Researchers in India, looking for ways to squeeze badly needed solar power into a densely populated country where land costs have skyrocketed in the past decade, are coming up with some innovative ideas.

For instance: How about doing two layers of panels, one layer 10 meters above the other? Or what about putting solar roofs over highways?

Novel as these concepts sound, in India they could fit right in. After all, this is a country that has already begun putting solar panels over canals.

india solar power
Gujarat Expressway (image via Wikimedia Commons)

Tirumalachetty Harinarayana and Pragya Sharma, researchers at the Gujarat Energy Research and Management Institute, in recent months have published papers looking into the double-layering and covered-road possibilities – and they think both are worthy of testing.

“While the price of PV panels is falling day by day, the price of land and its availability are constraints in the development of solar power, especially in India,” Harinarayana told the Indo-Asian News Service, which said the researchers believe that covering “the four-lane 205 kilometer-long Ahmedabad-Rajkot highway can generate 104 megawatt of power while the Ahmedabad-Vadodara national highway, 93 km long, can generate 61 MW of electricity.”

The researchers are hoping to get government approval to test the concept with a 1-MW demo.

India’s National Solar Mission has set a goal of 20 gigawatts of solar generation by 2022. Progress has been pretty good toward that goal, according to the WorldWatch Institute, but keeping the ball rolling will be a challenge.

Fascinating as the idea of solar-roofed highways might be, the double-layer idea is really the groundbreaking one, representing not just a new place to put solar panels but a way to boost the power production in a given area.

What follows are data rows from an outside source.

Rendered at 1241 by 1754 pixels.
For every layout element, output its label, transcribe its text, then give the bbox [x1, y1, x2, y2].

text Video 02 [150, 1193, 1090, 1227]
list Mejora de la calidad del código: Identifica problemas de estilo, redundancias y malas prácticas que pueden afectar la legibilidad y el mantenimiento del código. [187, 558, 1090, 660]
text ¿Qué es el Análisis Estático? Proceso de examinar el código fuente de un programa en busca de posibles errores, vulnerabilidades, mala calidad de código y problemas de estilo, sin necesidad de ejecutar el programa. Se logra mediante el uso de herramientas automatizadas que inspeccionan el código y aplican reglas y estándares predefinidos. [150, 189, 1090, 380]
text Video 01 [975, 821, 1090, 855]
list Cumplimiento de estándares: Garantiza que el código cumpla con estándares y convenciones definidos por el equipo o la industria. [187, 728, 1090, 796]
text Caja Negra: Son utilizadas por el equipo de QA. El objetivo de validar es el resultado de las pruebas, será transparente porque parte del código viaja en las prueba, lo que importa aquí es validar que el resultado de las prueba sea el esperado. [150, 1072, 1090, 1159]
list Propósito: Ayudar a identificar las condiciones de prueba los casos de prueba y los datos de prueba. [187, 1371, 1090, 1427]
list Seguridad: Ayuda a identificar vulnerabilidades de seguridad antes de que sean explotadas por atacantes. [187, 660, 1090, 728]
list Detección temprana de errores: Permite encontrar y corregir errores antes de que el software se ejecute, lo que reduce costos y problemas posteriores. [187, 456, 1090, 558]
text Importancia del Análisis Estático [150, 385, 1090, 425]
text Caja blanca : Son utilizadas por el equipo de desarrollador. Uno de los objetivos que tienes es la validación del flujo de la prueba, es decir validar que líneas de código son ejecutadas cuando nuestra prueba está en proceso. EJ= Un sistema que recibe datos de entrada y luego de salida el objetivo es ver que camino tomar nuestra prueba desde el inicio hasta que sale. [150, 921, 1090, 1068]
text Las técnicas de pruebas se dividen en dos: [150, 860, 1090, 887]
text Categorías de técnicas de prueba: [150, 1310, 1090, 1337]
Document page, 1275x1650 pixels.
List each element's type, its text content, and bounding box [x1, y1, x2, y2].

The obvious concern with such a system is that one layer of panels would shade the others from getting the sun. But 10 meters apart, that only happens for part of the day; meanwhile efficiency is boosted. The researchers concluded:

The energy generation from a single layer solar panel system for a day … is 252 kilowatt-hours per day for 756 square meter area. It increases up to nearly 445 kWh/day with the two layer solar panels separated by 10 m in the same area. The output varies depending on the separation between the two layers of photovoltaic panels. Due to high land cost in urban areas, the present study is significant. We have shown an increase of over 70% in the output.